他抬起头,神色认真:"敢问使君,这'茶根'是什么东西?"
满舱众人的目光也跟着落了过来,都带着几分好奇。
王浩川干咳了一声,表情有点不自然:"茶根……不是什么东西。就是喝茶剩的渣滓。"
毛友微微一怔,随即认真想了想,点了一下头:"原来如此。不过使君,在下倒有一想——若将'茶根'改为'旧茶','旧茶已冷,新词未就'——一旧一新,对仗也工,又是我辈熟语,岂不更好?"
这话问得在理,满舱不少人也跟着微微点头。
王浩川脸有点红,他回过头,看了李清照一眼。李清照感觉到他的目光,却不接茬,只是微微侧过头去,望着窗外的湖面,仿佛什么都没听见。
王浩川这个气啊。

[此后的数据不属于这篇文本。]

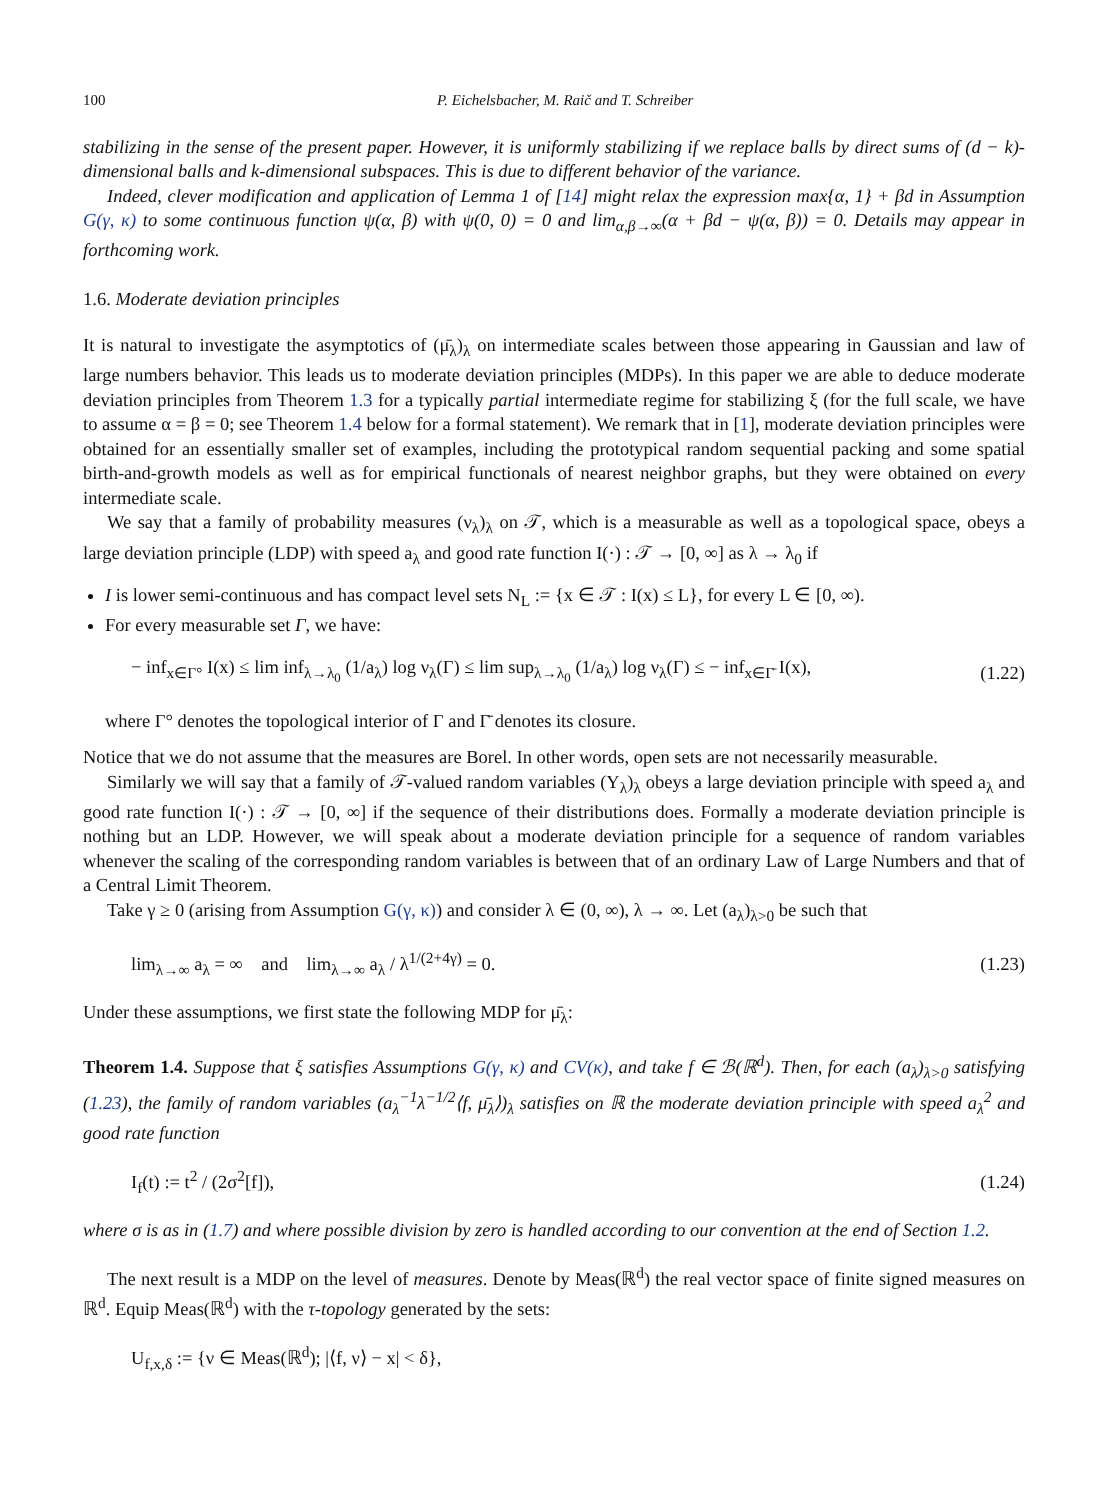100 P. Eichelsbacher, M. Raič and T. Schreiber
stabilizing in the sense of the present paper. However, it is uniformly stabilizing if we replace balls by direct sums of (d − k)-dimensional balls and k-dimensional subspaces. This is due to different behavior of the variance.
Indeed, clever modification and application of Lemma 1 of [14] might relax the expression max{α, 1} + βd in Assumption G(γ, κ) to some continuous function ψ(α, β) with ψ(0, 0) = 0 and lim<sub>α,β→∞</sub>(α + βd − ψ(α, β)) = 0. Details may appear in forthcoming work.
1.6. Moderate deviation principles
It is natural to investigate the asymptotics of (μ̄<sub>λ</sub>)<sub>λ</sub> on intermediate scales between those appearing in Gaussian and law of large numbers behavior. This leads us to moderate deviation principles (MDPs). In this paper we are able to deduce moderate deviation principles from Theorem 1.3 for a typically partial intermediate regime for stabilizing ξ (for the full scale, we have to assume α = β = 0; see Theorem 1.4 below for a formal statement). We remark that in [1], moderate deviation principles were obtained for an essentially smaller set of examples, including the prototypical random sequential packing and some spatial birth-and-growth models as well as for empirical functionals of nearest neighbor graphs, but they were obtained on every intermediate scale.
We say that a family of probability measures (ν<sub>λ</sub>)<sub>λ</sub> on 𝒯, which is a measurable as well as a topological space, obeys a large deviation principle (LDP) with speed a<sub>λ</sub> and good rate function I(·) : 𝒯 → [0, ∞] as λ → λ<sub>0</sub> if
I is lower semi-continuous and has compact level sets N<sub>L</sub> := {x ∈ 𝒯 : I(x) ≤ L}, for every L ∈ [0, ∞).
For every measurable set Γ, we have:
− inf<sub>x∈Γ°</sub> I(x) ≤ lim inf<sub>λ→λ<sub>0</sub></sub> (1/a<sub>λ</sub>) log ν<sub>λ</sub>(Γ) ≤ lim sup<sub>λ→λ<sub>0</sub></sub> (1/a<sub>λ</sub>) log ν<sub>λ</sub>(Γ) ≤ − inf<sub>x∈Γ̄</sub> I(x), (1.22)
where Γ° denotes the topological interior of Γ and Γ̄ denotes its closure.
Notice that we do not assume that the measures are Borel. In other words, open sets are not necessarily measurable.
Similarly we will say that a family of 𝒯-valued random variables (Y<sub>λ</sub>)<sub>λ</sub> obeys a large deviation principle with speed a<sub>λ</sub> and good rate function I(·) : 𝒯 → [0, ∞] if the sequence of their distributions does. Formally a moderate deviation principle is nothing but an LDP. However, we will speak about a moderate deviation principle for a sequence of random variables whenever the scaling of the corresponding random variables is between that of an ordinary Law of Large Numbers and that of a Central Limit Theorem.
Take γ ≥ 0 (arising from Assumption G(γ, κ)) and consider λ ∈ (0, ∞), λ → ∞. Let (a<sub>λ</sub>)<sub>λ>0</sub> be such that
lim<sub>λ→∞</sub> a<sub>λ</sub> = ∞ and lim<sub>λ→∞</sub> a<sub>λ</sub> / λ<sup>1/(2+4γ)</sup> = 0. (1.23)
Under these assumptions, we first state the following MDP for μ̄<sub>λ</sub>:
Theorem 1.4. Suppose that ξ satisfies Assumptions G(γ, κ) and CV(κ), and take f ∈ ℬ(ℝ<sup>d</sup>). Then, for each (a<sub>λ</sub>)<sub>λ>0</sub> satisfying (1.23), the family of random variables (a<sub>λ</sub><sup>−1</sup>λ<sup>−1/2</sup>⟨f, μ̄<sub>λ</sub>⟩)<sub>λ</sub> satisfies on ℝ the moderate deviation principle with speed a<sub>λ</sub><sup>2</sup> and good rate function
I<sub>f</sub>(t) := t<sup>2</sup> / (2σ<sup>2</sup>[f]), (1.24)
where σ is as in (1.7) and where possible division by zero is handled according to our convention at the end of Section 1.2.
The next result is a MDP on the level of measures. Denote by Meas(ℝ<sup>d</sup>) the real vector space of finite signed measures on ℝ<sup>d</sup>. Equip Meas(ℝ<sup>d</sup>) with the τ-topology generated by the sets:
U<sub>f,x,δ</sub> := {ν ∈ Meas(ℝ<sup>d</sup>); |⟨f, ν⟩ − x| < δ},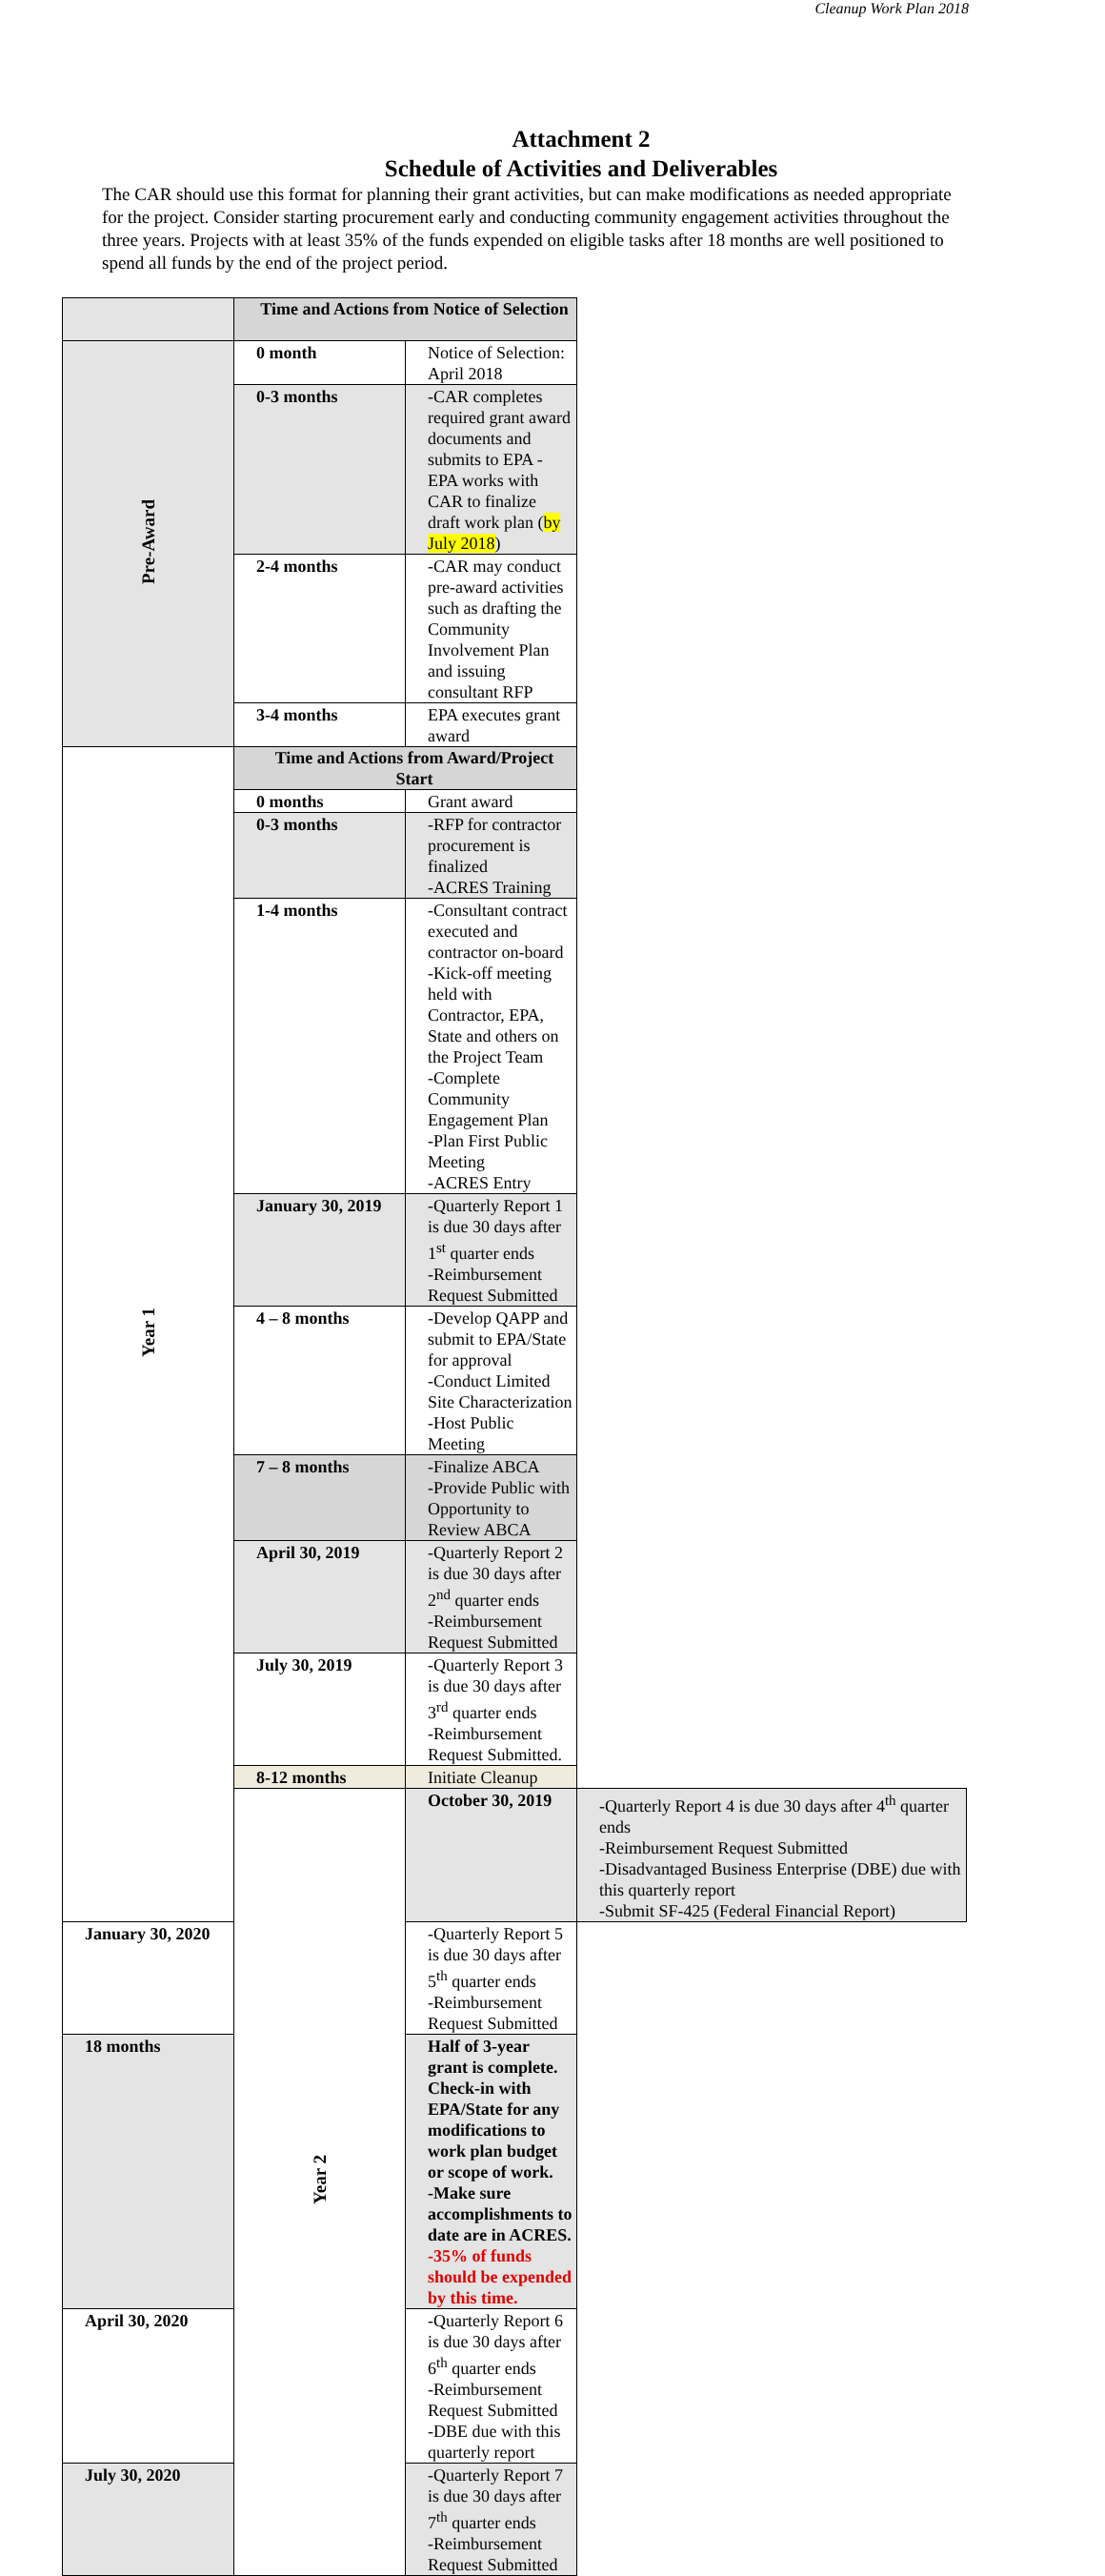Cleanup Work Plan 2018
Attachment 2
Schedule of Activities and Deliverables
The CAR should use this format for planning their grant activities, but can make modifications as needed appropriate for the project. Consider starting procurement early and conducting community engagement activities throughout the three years. Projects with at least 35% of the funds expended on eligible tasks after 18 months are well positioned to spend all funds by the end of the project period.
| | Time and Actions from Notice of Selection | | |
| Pre-Award | 0 month | Notice of Selection: April 2018 | |
| | 0-3 months | -CAR completes required grant award documents and submits to EPA - EPA works with CAR to finalize draft work plan ( by July 2018 ) | |
| | 2-4 months | -CAR may conduct pre-award activities such as drafting the Community Involvement Plan and issuing consultant RFP | |
| | 3-4 months | EPA executes grant award | |
| Year 1 | Time and Actions from Award/Project Start | | |
| | 0 months | Grant award | |
| | 0-3 months | -RFP for contractor procurement is finalized -ACRES Training | |
| | 1-4 months | -Consultant contract executed and contractor on-board -Kick-off meeting held with Contractor, EPA, State and others on the Project Team -Complete Community Engagement Plan -Plan First Public Meeting -ACRES Entry | |
| | January 30, 2019 | -Quarterly Report 1 is due 30 days after 1<sup>st</sup> quarter ends -Reimbursement Request Submitted | |
| | 4 – 8 months | -Develop QAPP and submit to EPA/State for approval -Conduct Limited Site Characterization -Host Public Meeting | |
| | 7 – 8 months | -Finalize ABCA -Provide Public with Opportunity to Review ABCA | |
| | April 30, 2019 | -Quarterly Report 2 is due 30 days after 2<sup>nd</sup> quarter ends -Reimbursement Request Submitted | |
| | July 30, 2019 | -Quarterly Report 3 is due 30 days after 3<sup>rd</sup> quarter ends -Reimbursement Request Submitted. | |
| | 8-12 months | Initiate Cleanup | |
| | Year 2 | October 30, 2019 | -Quarterly Report 4 is due 30 days after 4<sup>th</sup> quarter ends -Reimbursement Request Submitted -Disadvantaged Business Enterprise (DBE) due with this quarterly report -Submit SF-425 (Federal Financial Report) |
| January 30, 2020 | | -Quarterly Report 5 is due 30 days after 5<sup>th</sup> quarter ends -Reimbursement Request Submitted | |
| 18 months | | Half of 3-year grant is complete. Check-in with EPA/State for any modifications to work plan budget or scope of work. -Make sure accomplishments to date are in ACRES. -35% of funds should be expended by this time. | |
| April 30, 2020 | | -Quarterly Report 6 is due 30 days after 6<sup>th</sup> quarter ends -Reimbursement Request Submitted -DBE due with this quarterly report | |
| July 30, 2020 | | -Quarterly Report 7 is due 30 days after 7<sup>th</sup> quarter ends -Reimbursement Request Submitted | |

心说:清照姐,你也太不给面子了吧?好歹我也是堂堂权知杭州,当着满船的人向你请教,你就一个“不错”打发了我?连替我解围说两句好话都不肯?
他越想越不甘心。行,你既然这么不给面子,那就别怪我了。
王浩川清了清嗓子,朗声道:“方才那首确实粗糙,承蒙毛先生指点,小弟受益匪浅。不如……小弟再献一首,还请诸位不吝赐教。”
众人一听,顿时来了精神。毛友眼睛一亮:“使君还要写?那太好了,快快请!”
王浩川提起笔来,略一沉吟,便刷刷点点在纸上写了起来。这一次他下笔极快,几乎没有停顿,一气呵成。写完之后,他拿起纸笺,轻轻吹了吹墨迹,嘴角微微一撇,心说:我看你们这回谁还敢说不好?就这词,连辛弃疾都仿写过,你们要是能挑出毛病来,我王字倒着写。
他将纸笺抖了抖,递给毛友:“毛先生,请过目。”
毛友接过纸笺,低头看去。起初他的表情还算平静,但随着目光一行行往下移,他的眉头渐渐皱了起来——不是挑剔的那种皱,而是被什么东西击中之后的凝重。
“草际鸣蛩,惊落梧桐,正人间、天上愁浓……”
他念出声来,声音不自觉地越来越低。念到“纵浮槎来,浮槎去,不相逢,”时,他的呼吸明显顿了一下。再往下,念到“甚霎儿晴,霎儿雨,霎儿风”时,他的手微微一抖,纸笺差点脱手。
他抬起头,看向王浩川,张了张嘴,又低头看了一眼纸上的字,反复确认自己没有看错。半晌,他才用一种近乎失声的语气说道:“使君……这首词……”
最终什么也没说,只是默默地将纸笺转递给了身旁的李清照。
方才毛友念出这首词时,李清照便已听得真切。此刻纸笺递到手中,她还是忍不住低头重新看了一遍。她的目光落在“草际鸣蛩,惊落梧桐”上,指尖轻轻摩挲了一下纸面。再往下,“云阶月地,关锁千重。纵浮槎来,浮槎去,不相逢”——她的目光越来越专注,逐字逐句地看下去,看到“星桥鹊驾,经年才见,想离情、别恨难穷”时,她的呼吸微微一滞。而当她看到最后那三句——“甚霎儿晴,霎儿雨,霎儿风”时,她的眼睛忽然亮了。
那是一种很难形容的亮。像是漆黑的夜里忽然点燃了一盏灯,不知为何,这阕词明明是头一回见,她却偏偏生出一种说不出的熟稔之感,仿佛其中气口、其中转折,竟与自己心中某处幽微念头暗暗相合。她抬起头,看向王浩川,那双一向清冷锐利的眼睛里,此刻带着一种从未有过的光彩。
“使君,”她的声音里带着一丝不易察觉的颤动,“这首词……能否给我?我愿将它收录下来。”
王浩川笑了,笑得有些得意,又有些如释重负:“收吧,收吧。尽管收录。要是觉得哪里不好,尽管批评,使劲批。”